Use the 15” dowel or 12” long drill bit to open up a hole through the insulation large enough to pass the cable and small connector through. In this case, aim down a little bit, because the original pilot hole is lower than the cable hole.
Tape the pointed end of the dowel to the back end of the small cable connector. Push it through to the inside.
Remove the tape and dowel.
Install the screw anchors in the 3/16” holes. Attach the inside face plate to the cable connector. The rubber gasket should be on the back side of the plate. Tighten the green nut up snug by hand or use a 5/8” socket wrench by hand. Do not over tighten.
Screw the face plate to the wall and attach the 12’ signal cable.
Mount the outside face plate to the cable end with the larger connector. The rubber gasket should be on the back side of the face plate. Tighten the green nut up snug by hand, or use a 13/16” socket by hand.

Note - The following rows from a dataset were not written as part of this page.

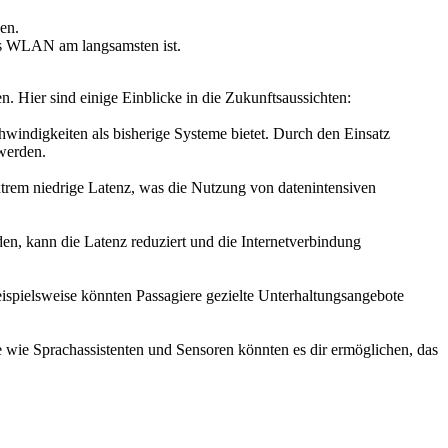
en.
hes WLAN am langsamsten ist.
n. Hier sind einige Einblicke in die Zukunftsaussichten:
chwindigkeiten als bisherige Systeme bietet. Durch den Einsatz
 werden.
xtrem niedrige Latenz, was die Nutzung von datenintensiven
en, kann die Latenz reduziert und die Internetverbindung
 Beispielsweise könnten Passagiere gezielte Unterhaltungsangebote
te wie Sprachassistenten und Sensoren könnten es dir ermöglichen, das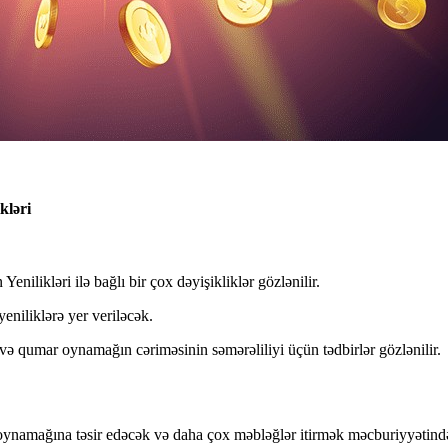
kləri
likləri ilə bağlı bir çox dəyişikliklər gözlənilir.
eniliklərə yer veriləcək.
ə qumar oynamağın cəriməsinin səmərəliliyi üçün tədbirlər gözlənilir.
ynamağına təsir edəcək və daha çox məbləğlər itirmək məcburiyyətində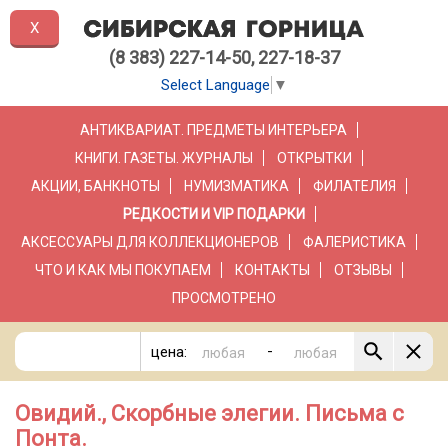
X
(8 383) 227-14-50, 227-18-37
Select Language
▼
АНТИКВАРИАТ. ПРЕДМЕТЫ ИНТЕРЬЕРА
КНИГИ. ГАЗЕТЫ. ЖУРНАЛЫ
ОТКРЫТКИ
АКЦИИ, БАНКНОТЫ
НУМИЗМАТИКА
ФИЛАТЕЛИЯ
РЕДКОСТИ И VIP ПОДАРКИ
АКСЕССУАРЫ ДЛЯ КОЛЛЕКЦИОНЕРОВ
ФАЛЕРИСТИКА
ЧТО И КАК МЫ ПОКУПАЕМ
КОНТАКТЫ
ОТЗЫВЫ
ПРОСМОТРЕНО
-
цена:
Овидий., Скорбные элегии. Письма с
Понта.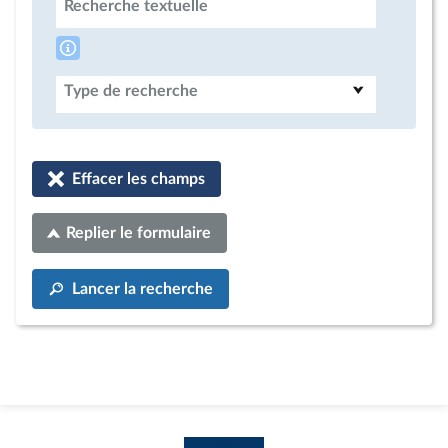
Recherche textuelle
Type de recherche
Effacer les champs
Replier le formulaire
Lancer la recherche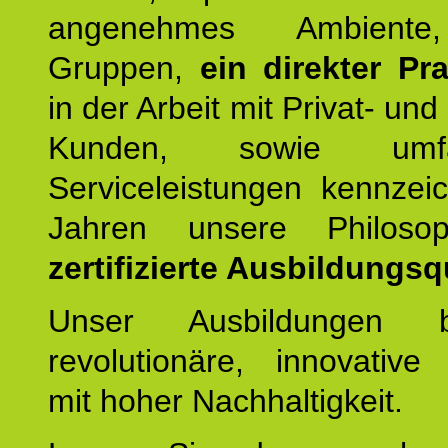
angenehmes Ambiente,
Gruppen,
ein direkter Pr
in der Arbeit mit Privat- un
Kunden, sowie umfan
Serviceleistungen kennzei
Jahren unsere Philoso
zertifizierte Ausbildungsqu
Unser Ausbildungen be
revolutionäre, innovative
mit hoher Nachhaltigkeit.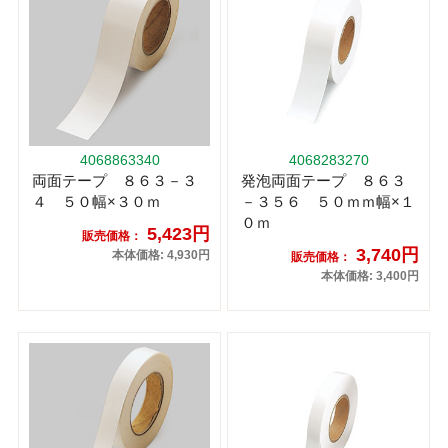
4068863340
4068283270
両面テープ ８６３－３
発泡両面テープ ８６３
４ ５０幅×３０ｍ
－３５６ ５０ｍｍ幅×１
０ｍ
5,423円
販売価格：
3,740円
本体価格: 4,930円
販売価格：
本体価格: 3,400円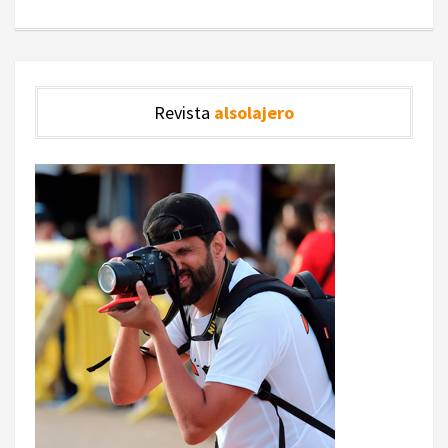
Revista
alsolajero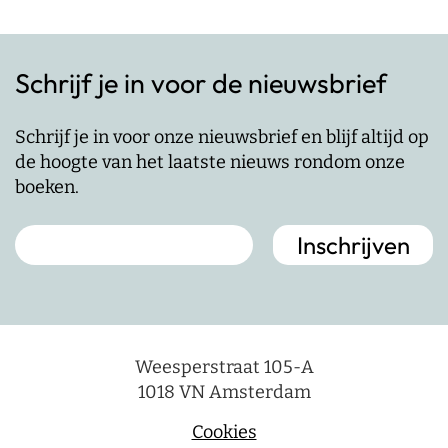
Schrijf je in voor de nieuwsbrief
Schrijf je in voor onze nieuwsbrief en blijf altijd op
de hoogte van het laatste nieuws rondom onze
boeken.
Weesperstraat 105-A
1018 VN Amsterdam
Cookies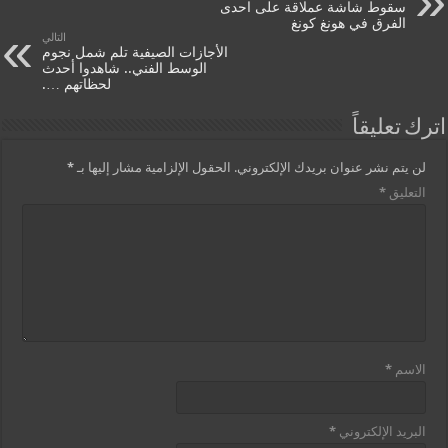
سقوط شاشة عملاقة على احدى
الفرق في هونغ كونغ
التالي
الأجازات الصيفية تلم شمل نجوم
الوسط الفني.. شاهدوا أحدث
لحظاتهم ….
اترك تعليقاً
لن يتم نشر عنوان بريدك الإلكتروني.
الحقول الإلزامية مشار إليها بـ
*
التعليق
*
الاسم
*
البريد الإلكتروني
*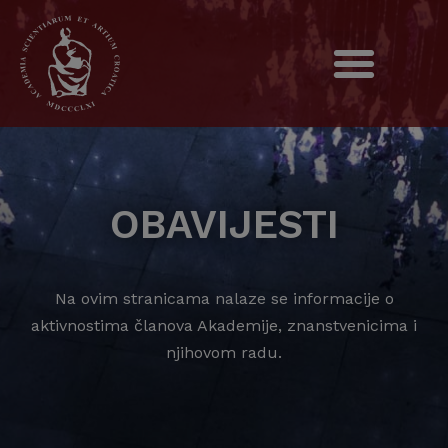
OBAVIJESTI
Na ovim stranicama nalaze se informacije o
aktivnostima članova Akademije, znanstvenicima i
njihovom radu.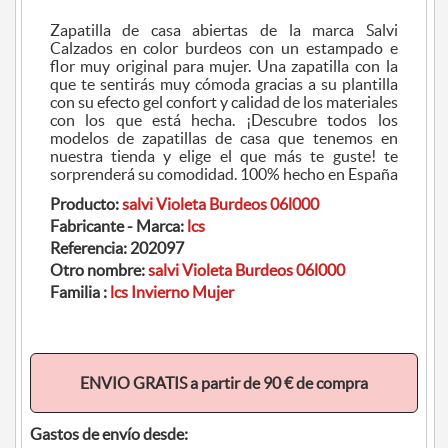
Zapatilla de casa abiertas de la marca Salvi
Calzados en color burdeos con un estampado e
flor muy original para mujer. Una zapatilla con la
que te sentirás muy cómoda gracias a su plantilla
con su efecto gel confort y calidad de los materiales
con los que está hecha. ¡Descubre todos los
modelos de zapatillas de casa que tenemos en
nuestra tienda y elige el que más te guste! te
sorprenderá su comodidad. 100% hecho en España
Producto:
salvi Violeta Burdeos 06l000
Fabricante - Marca:
lcs
Referencia:
202097
Otro nombre:
salvi Violeta Burdeos 06l000
Familia :
lcs Invierno Mujer
ENVIO GRATIS a partir de 90 € de compra
Gastos de envío desde: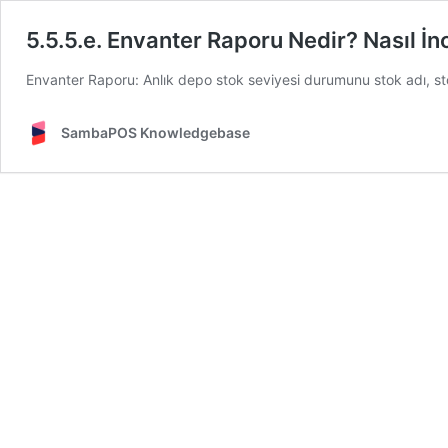
5.5.5.e. Envanter Raporu Nedir? Nasıl İn
Envanter Raporu: Anlık depo stok seviyesi durumunu stok adı, stok 
SambaPOS Knowledgebase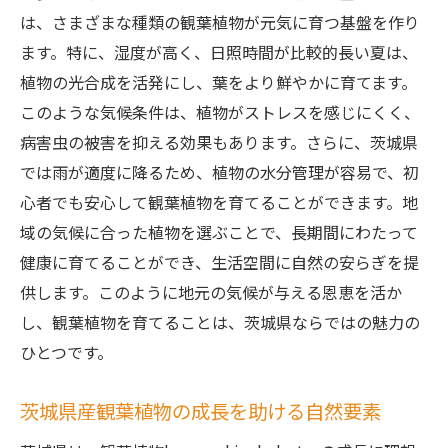
イント
は、さまざまな種類の観葉植物が元気に育つ基盤を作り
初心者必見！茨城県で育てる観葉植物
ます。特に、湿度が高く、日照時間が比較的長い夏は、
kanyoushiyokubutsuのコツ
植物の光合成を活発にし、葉をより鮮やかに育てます。
初心者におすすめの茨城県産観葉植物
このような気候条件は、植物がストレスを感じにくく、
観葉植物を育てる際の基本的なポイント
病害虫の被害を抑える効果もあります。さらに、茨城県
では雨が適度に降るため、植物の水分管理が容易で、初
茨城県の気候に合わせた観葉植物の育て方
心者でも安心して観葉植物を育てることができます。地
観葉植物の手入れを簡単にする方法
域の気候に合った植物を選ぶことで、長期間にわたって
育て始めに知っておきたい観葉植物のポイ
健康に育てることができ、生活空間に自然の安らぎを提
ント
供します。このように地元の気候が与える恩恵を活か
失敗しない観葉植物の選び方と育て方
し、観葉植物を育てることは、茨城県ならではの魅力の
地元産の観葉植物kanyoushiyokubutsuで茨城
ひとつです。
県の自然を感じる
地元産観葉植物を取り入れるメリット
茨城県産観葉植物の成長を助ける自然要素
茨城県の自然を日常に取り入れる方法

Do not over tighten.
Consider sealing up the cable hole with putty (not supplied) before attaching the cable and face plate to the outside wall.
Align the connectors keys and push together. There is an O-ring seal in the cable connector, so push snug and twist to the right. That’s it. You’re finished.
In the future, if you wish to relocate the THRU-THE-WALL cable adapter, simple remove it and replace it with blank face plates. Blank face plates are available at Lowe’s, Homes Depot, Ace Hardware and other similar stores.